What you are asked to do >> What you should give back is a precise copy of the lines below from the one containing "aber, artikulu" through the one containing "2020 SEO SEED STRATEGYが好評いただい", with no pictures.

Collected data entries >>
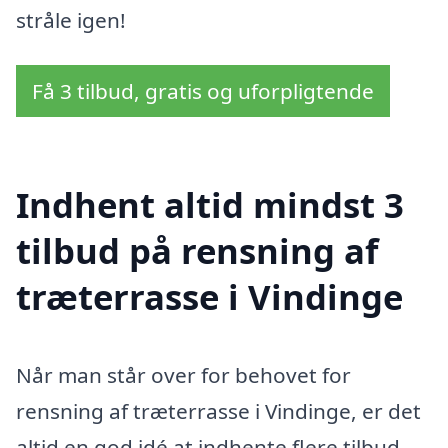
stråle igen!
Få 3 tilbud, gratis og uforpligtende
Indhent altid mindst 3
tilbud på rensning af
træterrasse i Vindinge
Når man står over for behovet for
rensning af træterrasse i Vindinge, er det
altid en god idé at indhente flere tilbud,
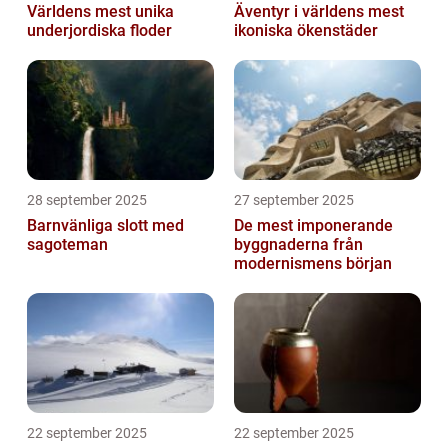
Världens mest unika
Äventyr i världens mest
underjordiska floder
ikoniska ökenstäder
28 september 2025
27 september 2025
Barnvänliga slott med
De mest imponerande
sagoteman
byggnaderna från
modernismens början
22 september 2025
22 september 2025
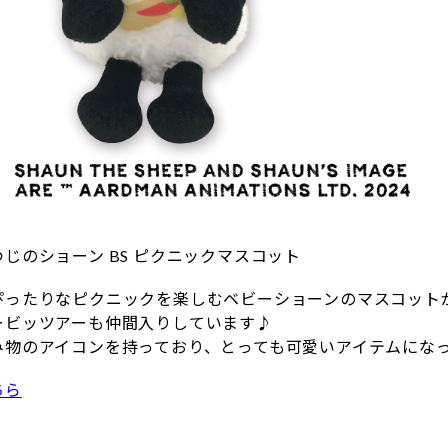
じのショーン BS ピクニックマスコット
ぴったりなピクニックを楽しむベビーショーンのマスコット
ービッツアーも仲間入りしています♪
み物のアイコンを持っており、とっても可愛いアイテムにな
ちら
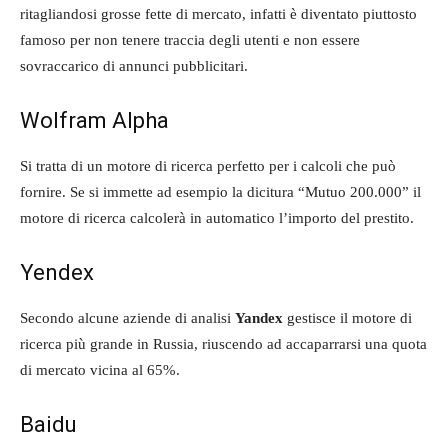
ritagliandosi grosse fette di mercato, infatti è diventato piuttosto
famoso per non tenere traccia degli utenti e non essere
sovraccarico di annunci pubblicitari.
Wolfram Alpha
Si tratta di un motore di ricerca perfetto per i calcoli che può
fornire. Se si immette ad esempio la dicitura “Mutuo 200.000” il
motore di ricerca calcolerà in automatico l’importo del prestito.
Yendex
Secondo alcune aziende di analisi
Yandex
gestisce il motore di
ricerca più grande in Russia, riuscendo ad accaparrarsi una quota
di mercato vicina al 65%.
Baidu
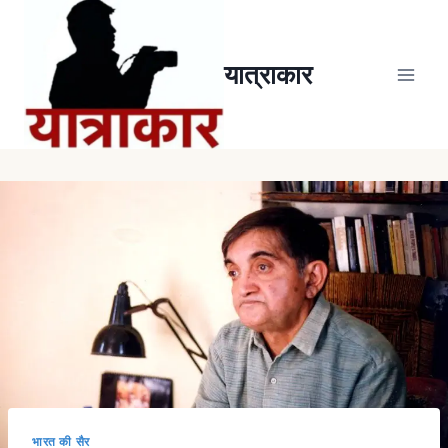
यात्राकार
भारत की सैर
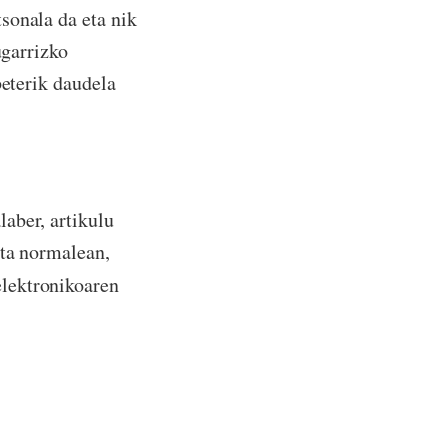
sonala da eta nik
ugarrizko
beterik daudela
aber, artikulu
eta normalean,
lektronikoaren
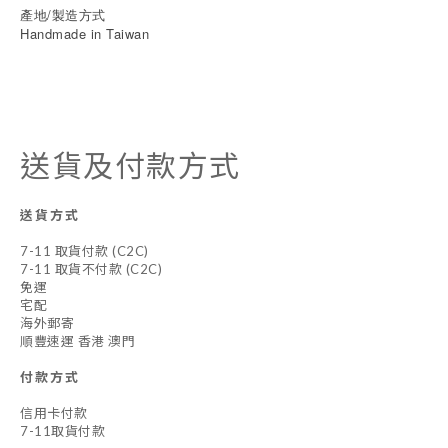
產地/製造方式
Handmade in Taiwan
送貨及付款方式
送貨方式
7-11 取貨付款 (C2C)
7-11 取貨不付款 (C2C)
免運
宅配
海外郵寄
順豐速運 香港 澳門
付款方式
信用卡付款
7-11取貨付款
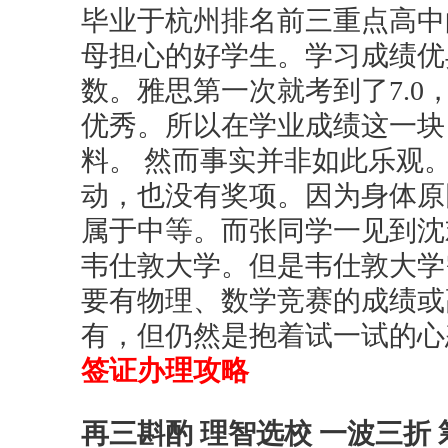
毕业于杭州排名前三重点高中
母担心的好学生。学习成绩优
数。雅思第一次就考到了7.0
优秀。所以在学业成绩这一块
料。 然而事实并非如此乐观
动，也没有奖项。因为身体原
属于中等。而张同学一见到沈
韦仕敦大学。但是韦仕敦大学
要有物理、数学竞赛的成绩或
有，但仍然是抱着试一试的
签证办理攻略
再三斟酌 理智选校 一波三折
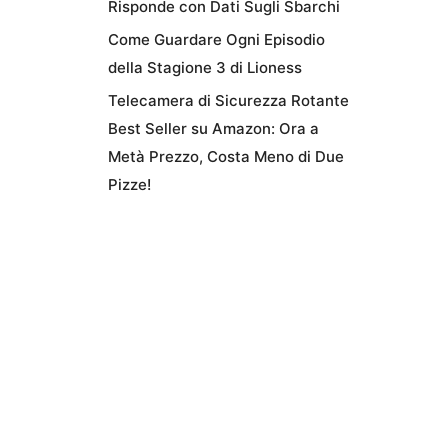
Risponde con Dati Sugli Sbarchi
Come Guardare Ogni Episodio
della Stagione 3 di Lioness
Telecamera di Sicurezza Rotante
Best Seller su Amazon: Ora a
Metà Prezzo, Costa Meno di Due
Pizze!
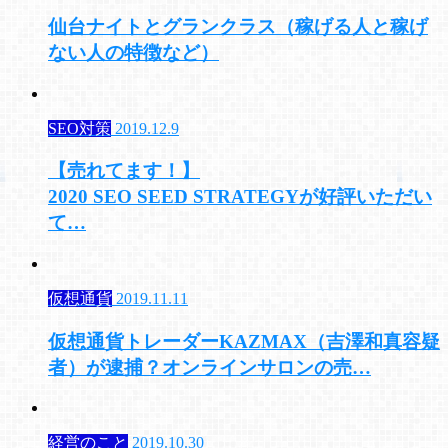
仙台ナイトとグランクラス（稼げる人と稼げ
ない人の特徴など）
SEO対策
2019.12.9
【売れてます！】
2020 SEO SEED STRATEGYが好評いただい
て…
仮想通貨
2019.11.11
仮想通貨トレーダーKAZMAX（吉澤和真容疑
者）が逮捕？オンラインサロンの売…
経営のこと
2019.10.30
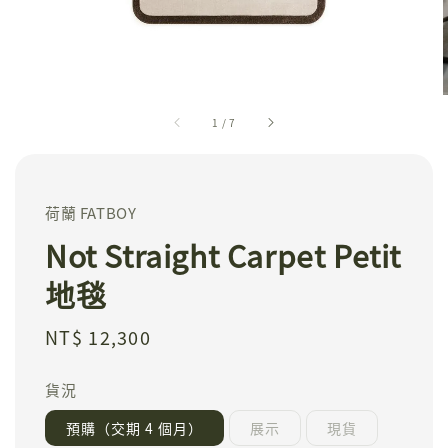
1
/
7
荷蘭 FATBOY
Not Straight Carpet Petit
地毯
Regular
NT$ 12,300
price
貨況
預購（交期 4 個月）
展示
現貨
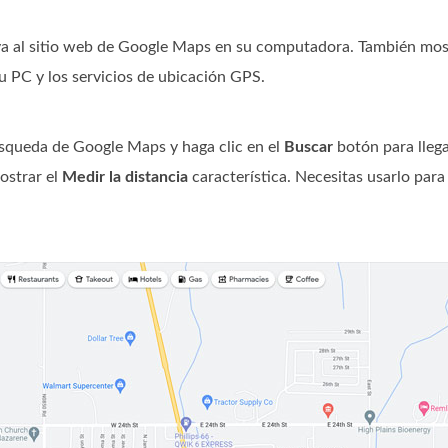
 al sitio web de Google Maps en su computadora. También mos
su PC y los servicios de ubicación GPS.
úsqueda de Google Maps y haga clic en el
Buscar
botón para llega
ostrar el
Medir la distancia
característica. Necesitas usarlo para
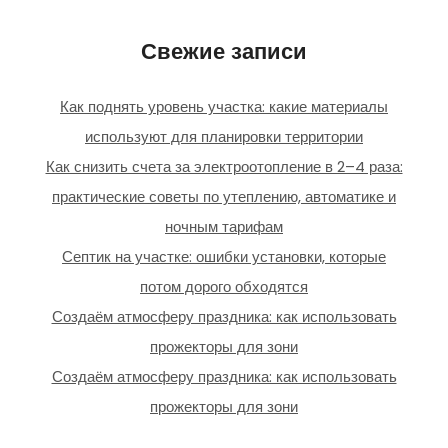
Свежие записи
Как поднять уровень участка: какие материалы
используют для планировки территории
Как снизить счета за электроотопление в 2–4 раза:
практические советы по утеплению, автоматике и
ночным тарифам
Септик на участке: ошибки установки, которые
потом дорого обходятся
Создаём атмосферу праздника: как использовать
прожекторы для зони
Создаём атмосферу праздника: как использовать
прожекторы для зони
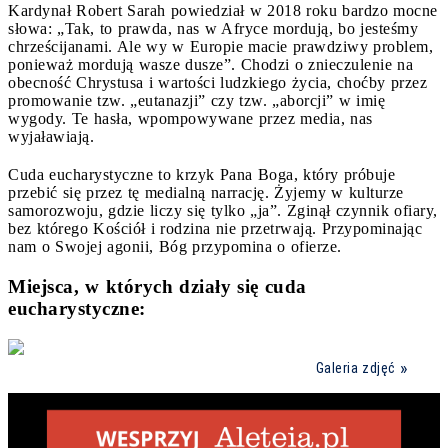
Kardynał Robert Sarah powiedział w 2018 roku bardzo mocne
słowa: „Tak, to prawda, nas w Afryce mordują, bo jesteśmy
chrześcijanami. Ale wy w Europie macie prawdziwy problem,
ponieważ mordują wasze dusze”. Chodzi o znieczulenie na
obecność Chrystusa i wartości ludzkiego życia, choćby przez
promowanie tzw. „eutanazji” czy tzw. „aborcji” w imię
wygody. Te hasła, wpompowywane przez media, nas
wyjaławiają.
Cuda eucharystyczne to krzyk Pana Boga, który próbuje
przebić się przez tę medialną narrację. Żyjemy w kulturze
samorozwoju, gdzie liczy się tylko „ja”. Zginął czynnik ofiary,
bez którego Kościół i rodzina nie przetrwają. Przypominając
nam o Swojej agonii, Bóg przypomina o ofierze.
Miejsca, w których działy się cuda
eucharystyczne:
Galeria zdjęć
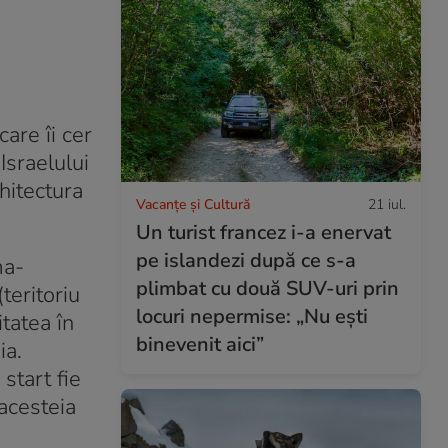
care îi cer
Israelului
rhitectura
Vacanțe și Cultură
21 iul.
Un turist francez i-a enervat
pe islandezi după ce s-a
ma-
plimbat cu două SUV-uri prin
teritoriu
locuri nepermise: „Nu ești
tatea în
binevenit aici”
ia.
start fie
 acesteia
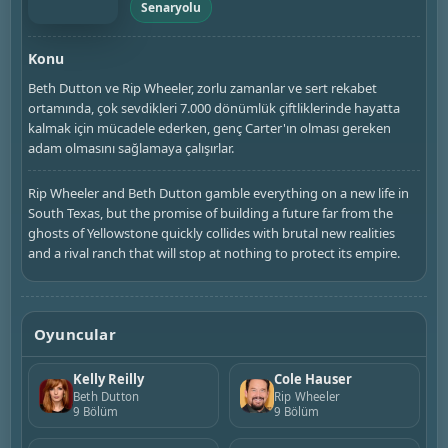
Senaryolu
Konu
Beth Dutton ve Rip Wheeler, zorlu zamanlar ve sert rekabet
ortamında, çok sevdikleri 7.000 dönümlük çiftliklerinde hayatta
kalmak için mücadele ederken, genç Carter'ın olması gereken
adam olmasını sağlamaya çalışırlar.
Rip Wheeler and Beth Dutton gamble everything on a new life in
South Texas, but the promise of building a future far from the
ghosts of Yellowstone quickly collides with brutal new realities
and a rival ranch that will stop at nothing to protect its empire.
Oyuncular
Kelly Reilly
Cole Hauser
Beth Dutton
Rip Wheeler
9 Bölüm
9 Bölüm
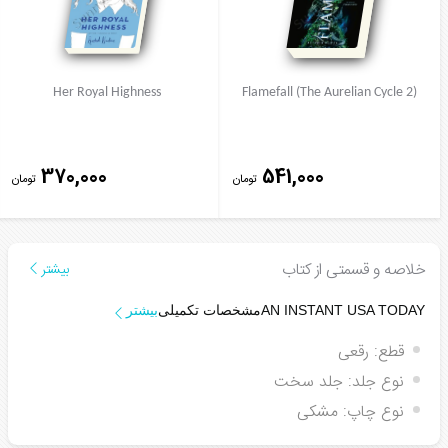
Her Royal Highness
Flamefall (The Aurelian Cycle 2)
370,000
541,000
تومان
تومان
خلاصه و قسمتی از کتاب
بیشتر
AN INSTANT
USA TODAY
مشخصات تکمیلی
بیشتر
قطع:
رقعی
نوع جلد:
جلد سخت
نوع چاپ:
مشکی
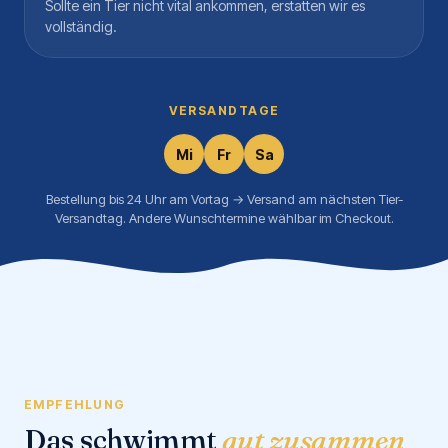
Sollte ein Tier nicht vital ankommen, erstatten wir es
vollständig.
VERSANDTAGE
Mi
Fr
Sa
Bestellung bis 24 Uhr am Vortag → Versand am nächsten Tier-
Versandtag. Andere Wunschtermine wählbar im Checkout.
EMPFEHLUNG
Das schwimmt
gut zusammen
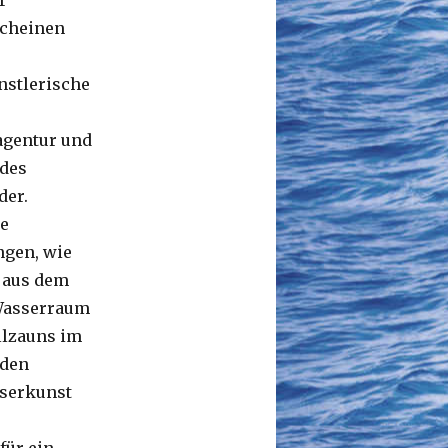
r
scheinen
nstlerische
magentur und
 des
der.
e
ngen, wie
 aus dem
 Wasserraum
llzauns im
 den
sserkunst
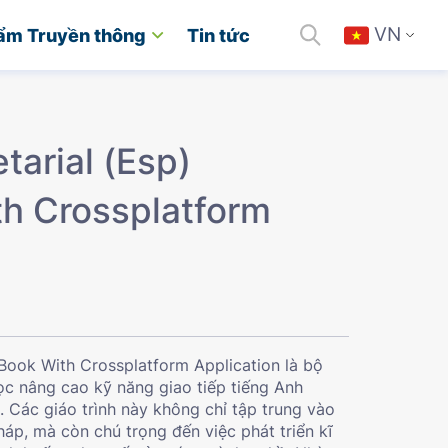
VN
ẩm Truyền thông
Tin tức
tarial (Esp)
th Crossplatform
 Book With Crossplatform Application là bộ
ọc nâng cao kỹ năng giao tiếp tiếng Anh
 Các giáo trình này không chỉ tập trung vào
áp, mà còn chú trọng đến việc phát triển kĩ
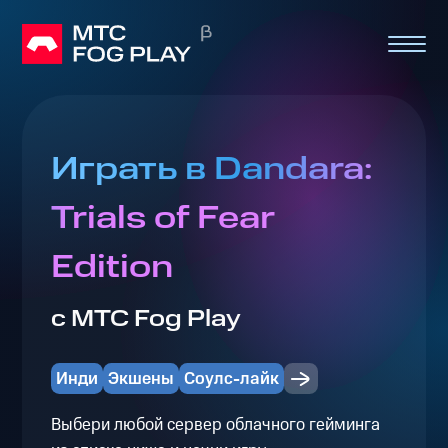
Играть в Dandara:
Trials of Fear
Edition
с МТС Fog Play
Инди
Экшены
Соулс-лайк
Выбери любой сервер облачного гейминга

Output of the exercise >>
aber, artikulu
eta normalean,
lektronikoaren
產地/製造方式
Handmade in Taiwan
送貨及付款方式
送貨方式
7-11 取貨付款 (C2C)
7-11 取貨不付款 (C2C)
免運
宅配
海外郵寄
順豐速運 香港 澳門
付款方式
信用卡付款
7-11取貨付款
毕业于杭州排名前三重点高中
母担心的好学生。学习成绩优
数。雅思第一次就考到了7.0
优秀。所以在学业成绩这一块
料。 然而事实并非如此乐观
动，也没有奖项。因为身体原
属于中等。而张同学一见到沈
韦仕敦大学。但是韦仕敦大学
要有物理、数学竞赛的成绩或
有，但仍然是抱着试一试的
签证办理攻略
再三斟酌 理智选校 一波三折
Risponde con Dati Sugli Sbarchi
Come Guardare Ogni Episodio
della Stagione 3 di Lioness
Telecamera di Sicurezza Rotante
Best Seller su Amazon: Ora a
Metà Prezzo, Costa Meno di Due
Pizze!
仙台ナイトとグランクラス（稼げる人と稼げ
ない人の特徴など）
SEO対策
2019.12.9
【売れてます！】
2020 SEO SEED STRATEGYが好評いただい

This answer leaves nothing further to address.